As I enjoyed the tender, loving affection of this man, other issues came up. How were we going to segue this love into love making? He reentered my life with a disability. Years of working on the railroad left him with a bad back which pained him to sit, lay or stand too long. His knees were going too. But most crippling seemed to be his mental and emotional state. Here was a proud man who has worked non-stop since the age of seventeen. He was a provider. Now it seemed that sadness and uncertainty had settled in and become a part of him. Besides that he suffered with social anxiety.
I knew about the anxiety. I had questioned him over the years. I had done my “research” (a few YouTube videos) I had dealt with it….but only for two weekends. This time was two months.
I started to realize that disabled loving has it’s own set of unique issues. No situation is the same. Most things we met with understanding, gentleness and kindness towards each other. Politeness. So polite that we let our frustrations smother the desire.
I KNEW there had to be others of you out there with similar issues. Or at least part of what was happening to me.
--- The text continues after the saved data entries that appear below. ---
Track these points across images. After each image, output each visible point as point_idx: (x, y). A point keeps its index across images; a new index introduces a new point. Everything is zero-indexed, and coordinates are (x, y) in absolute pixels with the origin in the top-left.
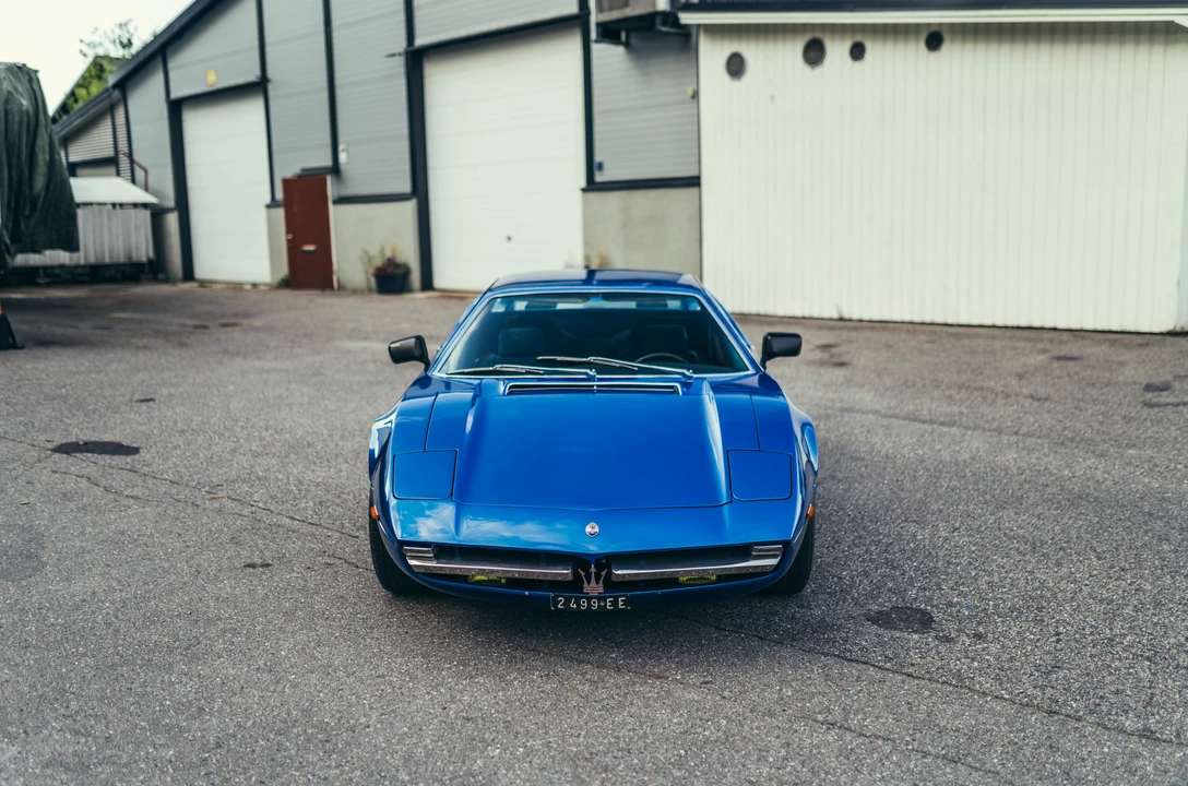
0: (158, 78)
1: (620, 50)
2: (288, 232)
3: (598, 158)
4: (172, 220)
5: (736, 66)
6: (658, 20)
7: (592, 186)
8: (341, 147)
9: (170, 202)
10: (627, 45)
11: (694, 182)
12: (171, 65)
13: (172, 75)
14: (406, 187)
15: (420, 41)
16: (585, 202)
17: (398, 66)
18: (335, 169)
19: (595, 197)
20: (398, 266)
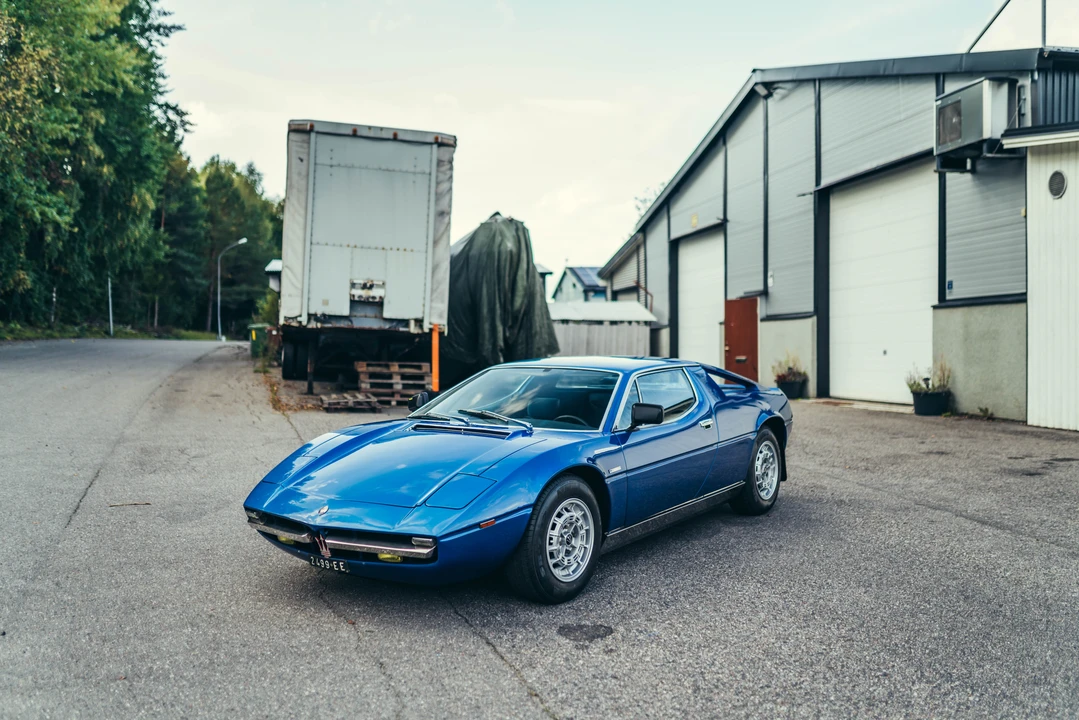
0: (664, 222)
1: (968, 176)
2: (726, 345)
3: (948, 278)
4: (665, 335)
5: (1057, 185)
6: (985, 147)
7: (944, 303)
8: (770, 274)
9: (665, 321)
10: (973, 171)
11: (1021, 298)
12: (672, 212)
13: (672, 220)
14: (810, 307)
15: (825, 182)
16: (934, 317)
17: (809, 203)
18: (765, 293)
19: (943, 313)
20: (799, 374)
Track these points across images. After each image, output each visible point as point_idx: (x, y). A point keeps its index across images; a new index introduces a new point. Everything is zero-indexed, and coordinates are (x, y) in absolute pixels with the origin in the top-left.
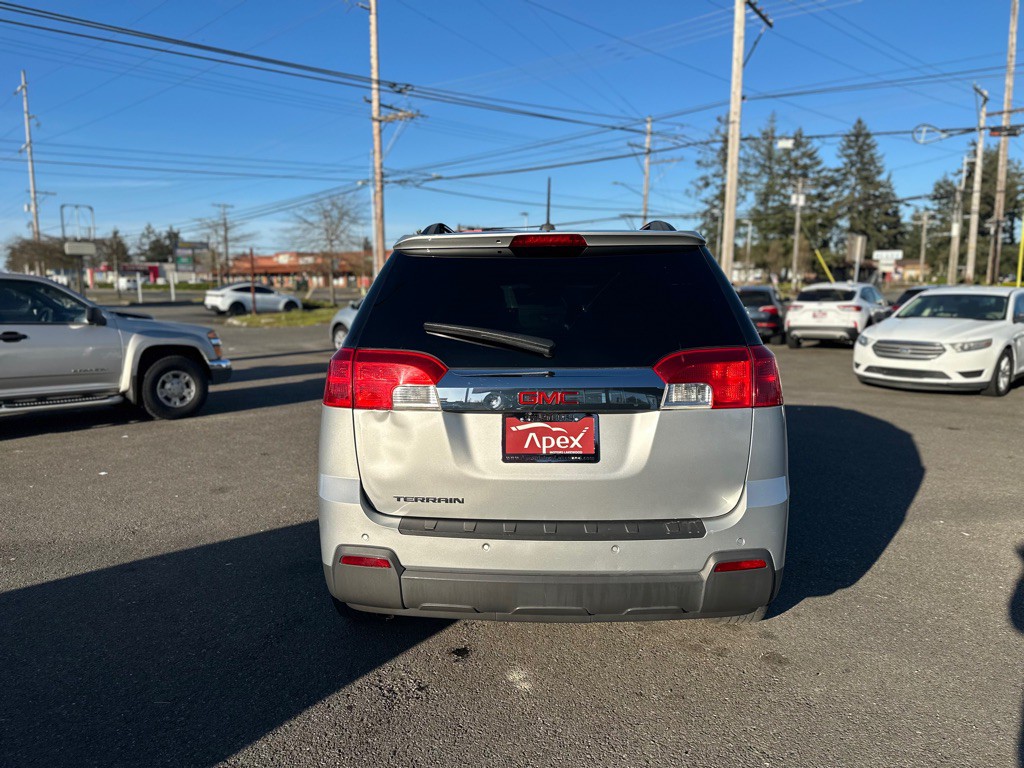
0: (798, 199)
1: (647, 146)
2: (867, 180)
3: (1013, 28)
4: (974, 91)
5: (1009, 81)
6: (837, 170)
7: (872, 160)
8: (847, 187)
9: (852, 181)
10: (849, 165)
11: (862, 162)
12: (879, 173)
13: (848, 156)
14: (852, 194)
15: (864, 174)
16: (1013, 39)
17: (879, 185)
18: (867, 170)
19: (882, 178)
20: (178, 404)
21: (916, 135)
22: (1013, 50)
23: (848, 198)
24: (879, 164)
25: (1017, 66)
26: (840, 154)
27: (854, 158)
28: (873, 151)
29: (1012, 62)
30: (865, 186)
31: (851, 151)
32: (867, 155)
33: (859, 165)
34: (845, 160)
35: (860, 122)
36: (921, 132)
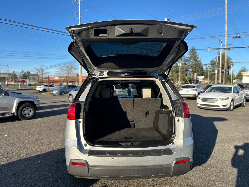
0: (180, 64)
1: (145, 52)
2: (195, 60)
3: (226, 27)
4: (219, 40)
5: (226, 38)
6: (188, 58)
7: (196, 56)
8: (191, 62)
9: (192, 60)
10: (191, 57)
11: (194, 56)
12: (198, 58)
14: (192, 63)
15: (195, 59)
16: (226, 29)
17: (198, 61)
18: (195, 58)
19: (199, 59)
20: (28, 116)
21: (207, 50)
22: (226, 31)
23: (191, 64)
24: (198, 57)
25: (227, 35)
26: (189, 54)
27: (192, 55)
28: (196, 54)
29: (226, 34)
31: (191, 54)
32: (195, 54)
33: (193, 57)
34: (190, 55)
35: (193, 47)
36: (208, 49)
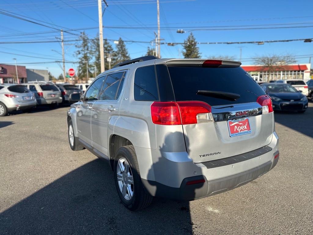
0: (109, 60)
1: (62, 39)
2: (124, 56)
3: (158, 18)
5: (159, 32)
6: (116, 52)
7: (125, 50)
8: (119, 57)
9: (120, 55)
10: (119, 51)
11: (122, 50)
12: (127, 54)
13: (118, 48)
14: (120, 59)
15: (123, 53)
16: (159, 21)
17: (128, 57)
18: (123, 52)
19: (127, 55)
22: (159, 24)
23: (119, 60)
24: (127, 51)
25: (160, 28)
26: (116, 47)
27: (120, 49)
28: (125, 47)
29: (159, 26)
30: (123, 57)
31: (119, 47)
32: (123, 48)
33: (121, 51)
34: (118, 49)
35: (120, 38)
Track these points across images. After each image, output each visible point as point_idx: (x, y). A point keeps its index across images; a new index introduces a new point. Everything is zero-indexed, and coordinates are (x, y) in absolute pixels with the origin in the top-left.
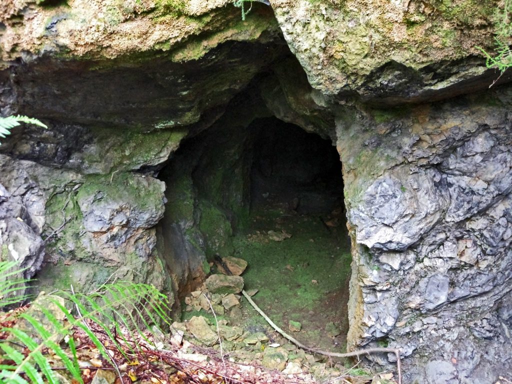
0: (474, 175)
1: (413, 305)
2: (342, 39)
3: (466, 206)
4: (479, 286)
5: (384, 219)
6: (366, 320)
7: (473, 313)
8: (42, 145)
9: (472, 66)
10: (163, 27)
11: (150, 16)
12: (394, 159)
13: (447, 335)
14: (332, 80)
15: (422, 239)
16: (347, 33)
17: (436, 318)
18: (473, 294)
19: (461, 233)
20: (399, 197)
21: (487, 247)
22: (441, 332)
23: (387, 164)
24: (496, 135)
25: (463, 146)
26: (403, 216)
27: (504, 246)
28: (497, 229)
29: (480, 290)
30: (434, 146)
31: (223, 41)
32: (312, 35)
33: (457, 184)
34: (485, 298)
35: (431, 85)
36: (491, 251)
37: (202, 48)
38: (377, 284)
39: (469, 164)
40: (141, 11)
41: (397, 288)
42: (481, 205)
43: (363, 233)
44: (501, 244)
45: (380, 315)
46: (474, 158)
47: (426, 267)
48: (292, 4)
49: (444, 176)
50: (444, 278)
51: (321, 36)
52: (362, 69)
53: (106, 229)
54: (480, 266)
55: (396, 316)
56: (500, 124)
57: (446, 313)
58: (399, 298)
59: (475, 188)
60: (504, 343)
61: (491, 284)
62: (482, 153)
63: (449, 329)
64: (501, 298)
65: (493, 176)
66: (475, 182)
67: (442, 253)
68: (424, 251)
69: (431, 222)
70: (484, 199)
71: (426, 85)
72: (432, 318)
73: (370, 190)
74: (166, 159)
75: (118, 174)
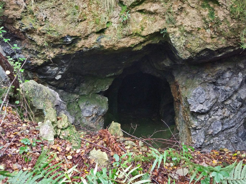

Honestly, I felt lucky to have someone who sincerely loved me and had no issue with my issues and situations.
I also felt guilty because his situation made me feel depressed. Sex was very frustrating. Any desire was lost while trying to figure out the “love puzzle”
I felt guilty about that too. However, I figured if we tried to meet the situation lightheartedly it would help. It didn’t. It led to a lot of pretending to be sleep. In the end, frustration and disappointment killed desire. And you, my dears, have LAID.
I don’t want anyone to feel alone. You are not the only one. There is no training for this so we have to compassionately teach each other.